When I went to start baking my own pies, I didn’t think much about it. Pie-making was something my family took for granted. But then I sliced into that first homemade pie — it was pumpkin, brought to a work potluck — and found to my horror not a perfect take-for-granted pie, but a bubble of raw dough beneath the layer of filling. There are some mistakes not even a truckload of whipped cream can cover.

A dozen or so years later, a career change, several restaurant and catering jobs and a few hundred pies later, my skills have improved — though they still don’t quite match those of my mother or grandmother. But I’ve learned a lot and continue to pick up tips. Recently, I spoke with some experts and tested more than a dozen combinations of fats, flours, ingredients and tricks. Here are my results.

Passionate pie bakers tend to have a religious zeal about what type of fat goes into their crusts, and not without good reason.
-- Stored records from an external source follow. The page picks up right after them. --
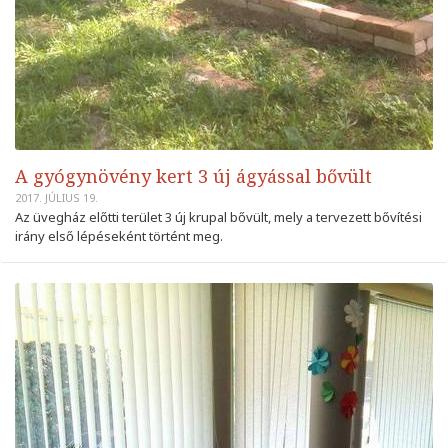
A gyógynövény kert 3 új ágyással bővült
2017. JÚLIUS 19.
Az üvegház előtti terület 3 új krupal bővült, mely a tervezett bővítési
irány első lépéseként történt meg.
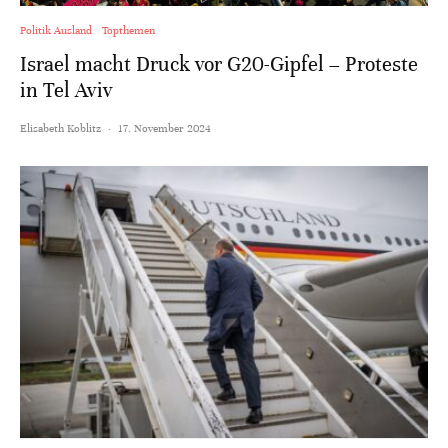
Politik Ausland
Topthemen
Israel macht Druck vor G20-Gipfel – Proteste
in Tel Aviv
Elisabeth Koblitz
·
17. November 2024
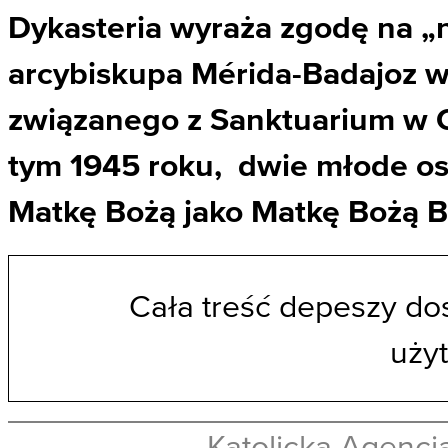
Dykasteria wyraża zgodę na „
arcybiskupa Mérida-Badajoz 
związanego z Sanktuarium w C
tym 1945 roku, dwie młode oso
Matkę Bożą jako Matkę Bożą 
Cała treść depeszy do
uży
Katolicka Agencja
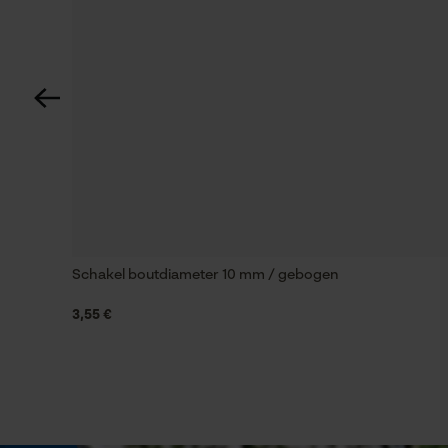
Versnipperfunctie
Nee
Schuine snede
Nee
Gereedschapsloze kettingwissel
Nee
Schakel boutdiameter 10 mm / gebogen
3,55 €
Energie & vermogen
Accucapaciteitsaanduiding
Nee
“Fats and shortenings are absolutely critical to pies,” says Ernest Miller, research and development chef at Coast Packing Co., a major supplier of animal fats and shortenings for cooking, baking and frying based in Vernon. The type of fat determines flavor and can influence the final texture and color of the crust. Bakers tend to use one of three kinds — butter, shortening or lard — or a combination. But which, and why?
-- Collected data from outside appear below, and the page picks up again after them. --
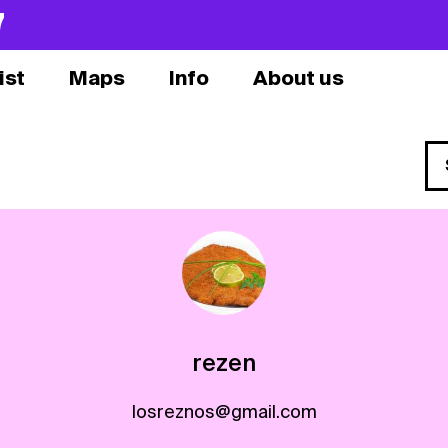
7
ist
Maps
Info
About us
rezen
losreznos@gmail.com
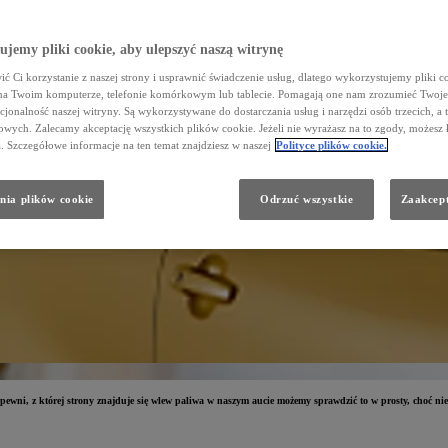
jemy pliki cookie, aby ulepszyć naszą witrynę
ć Ci korzystanie z naszej strony i usprawnić świadczenie usług, dlatego wykorzystujemy pliki co
na Twoim komputerze, telefonie komórkowym lub tablecie. Pomagają one nam zrozumieć Twoje 
cjonalność naszej witryny. Są wykorzystywane do dostarczania usług i narzędzi osób trzecich, a 
wych. Zalecamy akceptację wszystkich plików cookie. Jeżeli nie wyrażasz na to zgody, możesz 
a. Szczegółowe informacje na ten temat znajdziesz w naszej
Polityce plików cookie.
nia plików cookie
Odrzuć wszystkie
Zaakcept
y pewni, z której strony znajduje się wlew paliwa w naszym aucie możemy sprawdzić to w prosty, choć ni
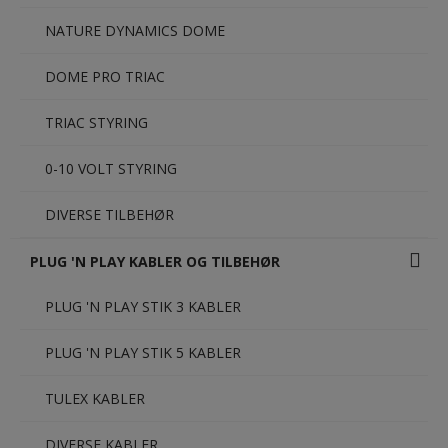
NATURE DYNAMICS DOME
DOME PRO TRIAC
TRIAC STYRING
0-10 VOLT STYRING
DIVERSE TILBEHØR
PLUG 'N PLAY KABLER OG TILBEHØR
PLUG 'N PLAY STIK 3 KABLER
PLUG 'N PLAY STIK 5 KABLER
TULEX KABLER
DIVERSE KABLER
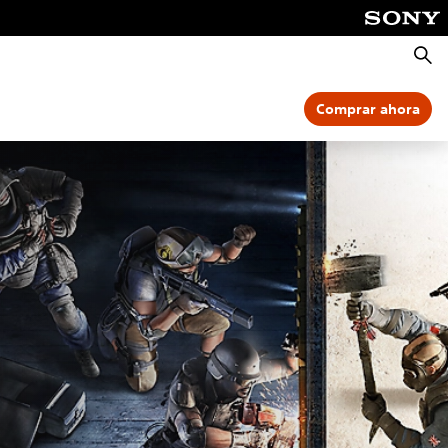
Busca
Comprar ahora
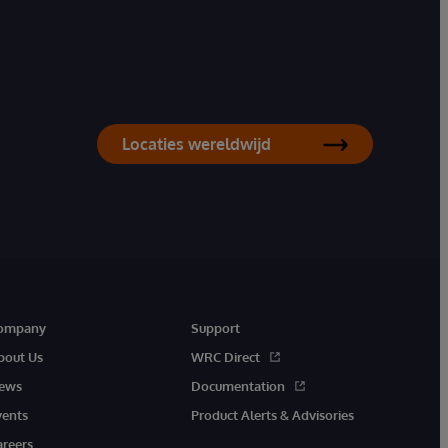
Locaties wereldwijd
ompany
Support
bout Us
WRC Direct
ews
Documentation
vents
Product Alerts & Advisories
areers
Lard is among the most traditional of kitchen fats, once made from heritage pigs specifically bred for their fat. “In certain points in our history, lard was actually more expensive than pork,” says Miller. Never mind the cost of butter. “You wouldn’t be using butter for baking unless you were wealthy.”
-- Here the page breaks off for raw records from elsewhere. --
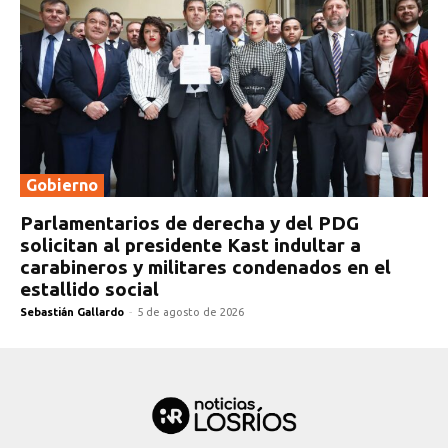
Gobierno
Parlamentarios de derecha y del PDG
solicitan al presidente Kast indultar a
carabineros y militares condenados en el
estallido social
Sebastián Gallardo
-
5 de agosto de 2026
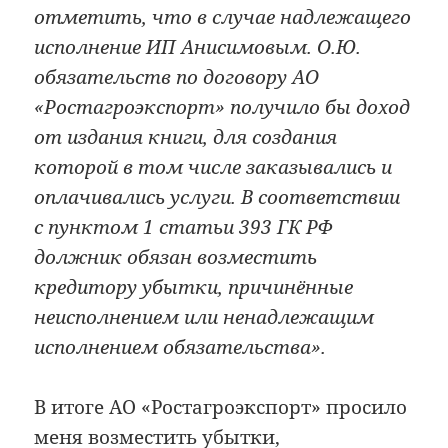
отметить, что в случае надлежащего
исполнение ИП Анисимовым. О.Ю.
обязательств по договору АО
«Ростагроэкспорт» получило бы доход
от издания книги, для создания
которой в том числе заказывались и
оплачивались услуги. В соответствии
с пунктом 1 статьи 393 ГК РФ
должник обязан возместить
кредитору убытки, причинённые
неисполнением или ненадлежащим
исполнением обязательства».
В итоге АО «Ростагроэкспорт» просило
меня возместить убытки,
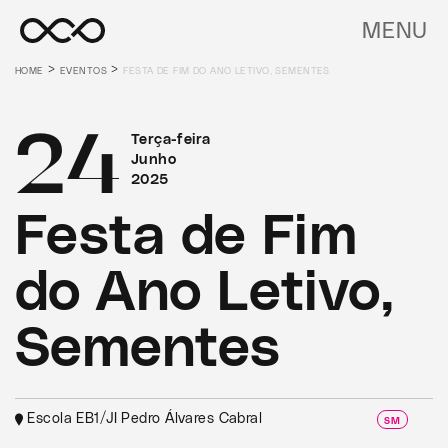
MENU
>
>
HOME
EVENTOS
FESTA DE FIM DO ANO LETIVO, SEMENTES
24
Terça-feira
Junho
2025
Festa de Fim
do Ano Letivo,
Sementes
Escola EB1/JI Pedro Álvares Cabral
SM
Miller notes that shortening, with the introduction of Crisco in 1911, was created to mimic the effects of lard but at a fraction of the price. “An all-Crisco crust will give you the best border,” notes Rose Levy Beranbaum, author of “The Pie and Pastry Bible,” “but I don’t use shortening, because there’s no flavor.”

Over the years, I’ve taken to making my crust using a ratio of two-thirds butter to one-third shortening. I’ve found, particularly when I keep the fats cold until the crust goes in the oven, I get some of the benefits of shortening in my detailed borders, along with the flavor of butter. (For savory pies, I’ll usually substitute shortening for lard, or even bacon, goose or duck fat, which lends great savory flavor and rich coloring to the crust.)

Although my grandmother and mother preferred shortening, they would often brush the formed crust with butter, and occasionally dust with sugar, before baking, for added flavor and color.

And lard is making a comeback. Occasionally, you can find lard from heritage pigs, such as Mangalitza, as well as from specific parts of the animal, such as leaf lard, which is valued by bakers for its delicate flavor. Coast Packing is currently testing a treated lard and tallow blend, not yet on the market, that mimics leaf lard; in my tests, I could barely tell the difference from the real thing.